The only thing preventing me from achieving Bottles nirvana is the ability to open files containing spaces in their names or paths. Hope someone comes up with a solution soon.

it doesn’t work for me. I don’t know why. It only opens WINWORD.EXE but doesn’t actually opens the file.
Here’s my command.
flatpak run --command=bottles-cli com.usebottles.bottles run -b 'Office2007' -e '/var/home/USERNAME/.var/app/com.usebottles.bottles/data/bottles/bottles/Office2007/drive_c/Program Files (x86)/Microsoft Office/Office12/WINWORD.EXE' $(printf '%s' "%F" | sed 's/\//-a z:\\\\/' | sed 's/\//\\\\/g')

Note that I am using Fedora Silverblue. So my Home directory is in /var/home/USERNAME

Hi John,

Your syntaxe seems correct… so I can only imagine there’s something amiss with the file extension association. In KDE I have an option to Open With / Other Application that lets me pick the application to open that file type. There’s also an option to “Run in terminal” which will open a terminal window and input the command on the command prompt.
Actually, you might want to try to just copy the whole command and run it from the command prompt, it may point you to where the problem is…

Additionally, I found a quick-and-dirty Word macro that retrieves the command used to open Word.

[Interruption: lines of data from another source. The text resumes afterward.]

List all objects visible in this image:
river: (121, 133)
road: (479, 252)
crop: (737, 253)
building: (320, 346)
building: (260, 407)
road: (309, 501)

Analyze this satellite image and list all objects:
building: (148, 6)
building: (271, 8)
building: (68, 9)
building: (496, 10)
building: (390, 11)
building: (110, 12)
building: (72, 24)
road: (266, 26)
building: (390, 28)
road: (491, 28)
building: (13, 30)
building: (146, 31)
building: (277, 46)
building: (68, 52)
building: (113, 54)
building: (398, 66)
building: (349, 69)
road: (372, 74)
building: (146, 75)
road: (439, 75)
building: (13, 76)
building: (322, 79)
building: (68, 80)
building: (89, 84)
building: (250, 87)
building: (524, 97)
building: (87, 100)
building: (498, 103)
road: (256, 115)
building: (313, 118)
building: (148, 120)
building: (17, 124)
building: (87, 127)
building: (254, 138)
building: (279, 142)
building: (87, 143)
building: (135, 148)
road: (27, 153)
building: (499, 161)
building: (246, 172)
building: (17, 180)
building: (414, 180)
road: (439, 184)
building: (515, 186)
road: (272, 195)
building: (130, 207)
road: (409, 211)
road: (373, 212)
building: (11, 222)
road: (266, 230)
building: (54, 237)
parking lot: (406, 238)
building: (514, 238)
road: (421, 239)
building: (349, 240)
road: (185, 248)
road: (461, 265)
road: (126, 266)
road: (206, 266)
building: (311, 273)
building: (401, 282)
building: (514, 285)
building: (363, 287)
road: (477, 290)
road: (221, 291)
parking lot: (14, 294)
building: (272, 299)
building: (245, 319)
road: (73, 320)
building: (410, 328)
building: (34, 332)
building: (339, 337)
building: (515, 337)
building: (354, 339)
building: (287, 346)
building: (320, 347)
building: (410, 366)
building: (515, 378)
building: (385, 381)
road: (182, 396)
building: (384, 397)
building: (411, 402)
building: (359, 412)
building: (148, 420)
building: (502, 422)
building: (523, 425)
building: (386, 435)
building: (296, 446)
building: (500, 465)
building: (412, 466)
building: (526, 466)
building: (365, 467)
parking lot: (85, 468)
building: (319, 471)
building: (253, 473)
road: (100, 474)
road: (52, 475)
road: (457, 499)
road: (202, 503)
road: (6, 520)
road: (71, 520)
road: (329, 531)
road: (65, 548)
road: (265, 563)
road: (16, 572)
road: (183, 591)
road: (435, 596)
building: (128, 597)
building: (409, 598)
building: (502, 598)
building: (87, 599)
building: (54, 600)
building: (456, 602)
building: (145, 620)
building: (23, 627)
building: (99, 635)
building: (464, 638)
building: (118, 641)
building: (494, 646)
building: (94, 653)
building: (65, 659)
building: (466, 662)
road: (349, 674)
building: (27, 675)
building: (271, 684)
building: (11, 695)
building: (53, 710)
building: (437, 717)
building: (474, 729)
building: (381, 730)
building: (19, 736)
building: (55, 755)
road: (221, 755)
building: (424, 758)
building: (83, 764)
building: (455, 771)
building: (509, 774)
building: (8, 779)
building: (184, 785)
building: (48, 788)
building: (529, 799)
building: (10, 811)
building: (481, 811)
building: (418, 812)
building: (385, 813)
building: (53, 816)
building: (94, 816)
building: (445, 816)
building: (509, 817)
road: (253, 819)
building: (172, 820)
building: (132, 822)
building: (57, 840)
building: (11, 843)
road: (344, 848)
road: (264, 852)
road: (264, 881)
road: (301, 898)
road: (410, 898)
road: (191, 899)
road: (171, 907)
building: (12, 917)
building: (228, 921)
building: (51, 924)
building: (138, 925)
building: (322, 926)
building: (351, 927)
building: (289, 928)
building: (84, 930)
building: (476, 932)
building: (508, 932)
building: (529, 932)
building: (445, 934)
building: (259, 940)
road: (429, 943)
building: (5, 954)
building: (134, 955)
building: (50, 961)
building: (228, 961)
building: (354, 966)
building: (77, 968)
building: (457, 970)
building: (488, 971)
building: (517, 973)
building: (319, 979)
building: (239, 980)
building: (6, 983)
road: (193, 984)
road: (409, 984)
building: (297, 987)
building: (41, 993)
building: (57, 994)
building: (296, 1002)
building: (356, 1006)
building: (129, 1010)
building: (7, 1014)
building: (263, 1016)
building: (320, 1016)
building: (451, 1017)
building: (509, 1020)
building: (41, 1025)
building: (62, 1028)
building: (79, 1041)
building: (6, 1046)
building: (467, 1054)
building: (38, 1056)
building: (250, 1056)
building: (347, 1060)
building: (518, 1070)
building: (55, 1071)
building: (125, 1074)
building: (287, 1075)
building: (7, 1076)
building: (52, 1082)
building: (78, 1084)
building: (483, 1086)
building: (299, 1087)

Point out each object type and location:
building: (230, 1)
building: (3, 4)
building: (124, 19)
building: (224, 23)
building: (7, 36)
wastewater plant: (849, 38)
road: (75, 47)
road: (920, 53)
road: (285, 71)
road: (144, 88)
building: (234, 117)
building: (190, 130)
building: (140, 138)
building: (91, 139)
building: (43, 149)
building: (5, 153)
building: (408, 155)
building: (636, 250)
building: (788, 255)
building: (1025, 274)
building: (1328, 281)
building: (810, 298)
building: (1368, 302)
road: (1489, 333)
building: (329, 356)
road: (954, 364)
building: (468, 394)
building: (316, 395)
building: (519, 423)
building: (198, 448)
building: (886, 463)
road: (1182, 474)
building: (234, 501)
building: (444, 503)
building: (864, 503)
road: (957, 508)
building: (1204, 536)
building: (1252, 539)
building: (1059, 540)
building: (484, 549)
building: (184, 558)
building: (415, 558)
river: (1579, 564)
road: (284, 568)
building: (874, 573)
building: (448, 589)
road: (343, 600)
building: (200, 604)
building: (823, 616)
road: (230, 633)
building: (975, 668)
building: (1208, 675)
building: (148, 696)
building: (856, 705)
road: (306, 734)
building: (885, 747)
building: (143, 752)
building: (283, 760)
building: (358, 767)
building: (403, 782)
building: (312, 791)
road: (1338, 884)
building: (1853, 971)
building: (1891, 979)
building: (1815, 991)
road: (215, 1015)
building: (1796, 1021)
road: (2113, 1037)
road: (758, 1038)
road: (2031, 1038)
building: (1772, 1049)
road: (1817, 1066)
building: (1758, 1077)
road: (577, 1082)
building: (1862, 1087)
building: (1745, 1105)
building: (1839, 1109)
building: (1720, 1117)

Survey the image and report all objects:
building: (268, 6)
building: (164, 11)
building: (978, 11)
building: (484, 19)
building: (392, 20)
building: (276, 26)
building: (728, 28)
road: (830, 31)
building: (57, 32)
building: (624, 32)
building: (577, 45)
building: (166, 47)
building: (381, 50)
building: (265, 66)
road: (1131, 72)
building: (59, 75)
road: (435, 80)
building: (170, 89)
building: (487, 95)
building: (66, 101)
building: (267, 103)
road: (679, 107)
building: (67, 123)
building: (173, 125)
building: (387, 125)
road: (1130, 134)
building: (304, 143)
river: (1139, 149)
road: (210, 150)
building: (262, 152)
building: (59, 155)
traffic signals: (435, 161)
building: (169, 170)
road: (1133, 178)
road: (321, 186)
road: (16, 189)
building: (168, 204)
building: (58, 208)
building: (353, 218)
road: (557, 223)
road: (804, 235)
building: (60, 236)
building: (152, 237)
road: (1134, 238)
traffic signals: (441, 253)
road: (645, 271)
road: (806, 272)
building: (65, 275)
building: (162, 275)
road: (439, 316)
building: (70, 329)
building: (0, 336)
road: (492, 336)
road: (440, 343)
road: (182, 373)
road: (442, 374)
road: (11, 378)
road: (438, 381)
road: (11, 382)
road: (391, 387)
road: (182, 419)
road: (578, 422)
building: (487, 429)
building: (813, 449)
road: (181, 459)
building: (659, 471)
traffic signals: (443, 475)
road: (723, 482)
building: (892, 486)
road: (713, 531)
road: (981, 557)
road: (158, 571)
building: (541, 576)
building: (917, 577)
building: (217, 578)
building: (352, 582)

To use this, open Word on a blank document, press Alt+F11, open the Normal/ThisDocument VB screen, paste the code below there, then put the cursor anywhere in the code and hit the “play” icon up on top. It should list the command that was used to open Word on the blank document.

Sub ReadCmdLine()
Dim pCmdLine As Long ’ Pointer to the string
Dim strCmdLine As String ’ Command line string
’ Get the pointer to the command line string
pCmdLine = GetCommandLineA
’ Fill the string with zeros
’ 300 characters for command line seems to be enough
strCmdLine = String$(300, vbNullChar)
’ Copy from the pointer to VBA-style string
lstrcpynA strCmdLine, pCmdLine, Len(strCmdLine)
’ At this point we got the string
’ But rest of it filled with 0 characters.
strCmdLine = Left(strCmdLine, InStr(1, strCmdLine, _
vbNullChar) - 1)
'Insert the string at current position
Selection.Text = strCmdLine
End Sub

Hope this helps.

Not to necro a thread, but is it possible to get the same thing working for URLs instead of files? I have a program running in Bottles that uses a browser to auth with an API, and then redirects to the program in bottle. I’ve done all the required XDG stuff, but instead of opening the URL with the current running instance of the program, Bottles attempts to launch a new instance.